Glória Maria Matta da Silva foi uma das maiores protagonistas do jornalismo brasileiro. Nascida no dia 15 de Agosto de 1949, Rio de Janeiro, Glória foi a primeira jornalista a apresentar uma matéria ao vivo e a cores na Televisão do Brasil em 1977, época em que o jornalismo era majoritariamente dominado por homens. Segundo Ribeiro (1998), existia uma época em que as empresas jornalísticas pareciam ser feitas para serem ocupadas apenas por homens. Não havia banheiro feminino, as mulheres trabalhavam para servir os homens que ocupavam aquele espaço, sendo faxineira, atendendo telefone ou para fazer café. 

Glória começou sua carreira na faculdade Pontifícia Universidade Católica do Rio de Janeiro (PUC-RJ), sendo graduanda de jornalismo e em conjunto com os estudos, trabalhava como telefonista na Embratel. Na década de 60 foi princesa do bloco carnavalesco Cacique de Ramos e na década de 70 entrou na Rede Globo como estagiária de jornalismo.

A apresentadora estudou em colégios públicos, onde era destaque, pois vencia os concursos de redação da escola. Também estudou inglês, francês e latim. Em 1971, quando cobriu o desabamento do Elevador Paulo de Frontin, no Rio de Janeiro, o seu trabalho de telefonista a ajudou no apuramento da veracidade da notícia e foi neste contexto que ganhou uma posição de destaque. Ela foi a primeira mulher, e não apenas mulher, uma mulher preta a conseguir um papel importante na sociedade, e em uma época em que a mulher e mulher negra era (e não deixam de ser nos tempos de hoje) um sujeito descartável.

No Brasil, as mulheres negras estão dentro de duas vulnerabilidades sistemáticas:  gênero feminino e raça. Podemos verificar essa vulnerabilidade no mercado de trabalho, por exemplo, contexto em que ocupações consideradas subalternas são socialmente associadas com mulheres negras. Ao longo dos anos 1970 e 1980, o trabalho doméstico feito por donas de casa não era caracterizado como atividade econômica (BRUSHCHINI, 2007). E na vivência das mulheres negras, a aniquilação de sua identidade profissional, de sujeito e indivíduo ainda é presente, por razões de estruturas hierárquicas de classe que ainda lhes são incumbido espaços e papéis quais são advindos da escravidão (NASCIMENTO, 2019). 

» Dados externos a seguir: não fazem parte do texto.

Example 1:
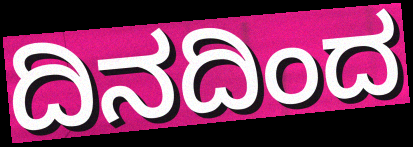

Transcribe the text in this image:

ದಿನದಿಂದ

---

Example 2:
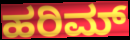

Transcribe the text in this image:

ಹರಿಮ್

O feminismo enquanto um movimento político e social traz reflexões sobre essas categorias, mas apresenta algumas lacunas importantes a serem abordadas. Segundo Carneiro (2013) o feminismo brasileiro vem de um viés eurocêntrico, podendo apagar o caráter central da raça, as hierarquias de gênero e a universalização vindo de uma cultura particular (a ocidental, branca e europeia) para o grupo de mulheres. Assim, é passível a invisibilização da realidade da mulher negra e o apagamento do seu protagonismo na construção sócio-histórica do Brasil, que é carregada de lutas. O feminismo negro é contribuinte para essas mulheres que são enxergadas como objeto dentro de uma sociedade comandada por homens brancos. 

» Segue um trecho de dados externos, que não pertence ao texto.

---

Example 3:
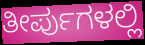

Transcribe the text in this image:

ತೀರ್ಪುಗಳಲ್ಲಿ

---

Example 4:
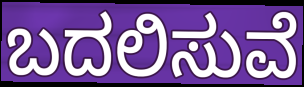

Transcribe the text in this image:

ಬದಲಿಸುವೆ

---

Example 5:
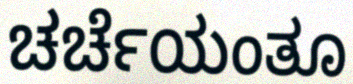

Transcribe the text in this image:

ಚರ್ಚೆಯಂತೂ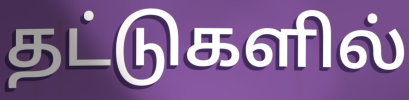
தட்டுகளில்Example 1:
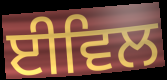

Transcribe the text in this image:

ਈਵਿਲ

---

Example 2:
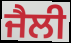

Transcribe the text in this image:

ਜੈਲੀ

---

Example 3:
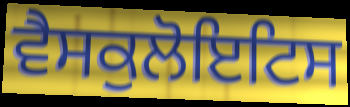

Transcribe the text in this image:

ਵੈਸਕੁਲੋਇਟਿਸ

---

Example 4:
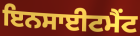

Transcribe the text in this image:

ਇਨਸਾਈਟਮੈਂਟ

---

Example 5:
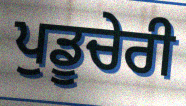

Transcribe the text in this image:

ਪੁਡੂਚੇਰੀ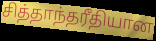
சித்தாந்தரீதியானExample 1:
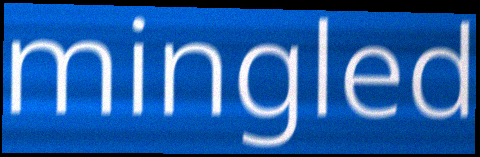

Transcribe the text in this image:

mingled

A sociedade estabeleceu a ideia de que mulheres negras existem apenas para servir aos outros, em decorrência da escravidão e exploração sexual que sofriam na “época” da escravidão (SILVA, 2014). As mulheres negras também sofrem invisibilidade em seus trabalhos, uma vez que não são vistas como referências nos trabalhos que ocupam (HOOKS, 1995). Na construção de um ideal, a branquitude, o corpo branco é idealizado, aquele que pode ser pertencente, atribuído a aristocracia, ao elitismo, o ser letrado e bem sucedido, o branco é o modelo que merece e deve ser contemplado. Diferente dos corpos negros, que são inapropriados, que não são pertencentes a algo ou lugar, existem para não pertencer, são corpos  descartáveis (MARTINS, 2021).

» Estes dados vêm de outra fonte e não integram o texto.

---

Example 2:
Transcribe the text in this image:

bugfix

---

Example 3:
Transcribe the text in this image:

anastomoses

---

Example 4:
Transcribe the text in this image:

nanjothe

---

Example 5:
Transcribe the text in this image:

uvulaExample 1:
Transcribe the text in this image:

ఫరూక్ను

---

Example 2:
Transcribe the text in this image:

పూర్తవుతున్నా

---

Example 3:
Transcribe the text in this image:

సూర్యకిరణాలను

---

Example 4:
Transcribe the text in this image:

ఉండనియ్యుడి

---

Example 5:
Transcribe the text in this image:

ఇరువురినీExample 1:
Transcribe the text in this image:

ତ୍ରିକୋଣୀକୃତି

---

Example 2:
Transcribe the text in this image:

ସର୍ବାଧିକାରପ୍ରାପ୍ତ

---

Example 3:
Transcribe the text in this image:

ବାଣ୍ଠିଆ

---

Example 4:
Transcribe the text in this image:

Fonte: Gabo Morales/Folhapress

Sendo pivô do seu protagonismo no jornalismo, em 1977 fez sua primeira, de muitas viagens internacionais para trabalho. Ela quem cobriu a posse do presidente estadunidense Jimmy Carter. Também foi repórter política em Brasília, cobriu a posse do último presidente da Ditadura Militar, em um período onde o jornalismo sofreu censura e as minorias eram atacadas, Glória Maria conseguiu levar essa cobertura para a íntegra. Visitou mais de 120 países e mais de 70 milhões de lares de todo Brasil. Entrevistou grandes celebridades como, Madonna, Freddie Mercury, Mick Jagger, Michael Jackson com direito a beijo e entre outras muitas. Glória trouxe autenticidade para a televisão brasileira.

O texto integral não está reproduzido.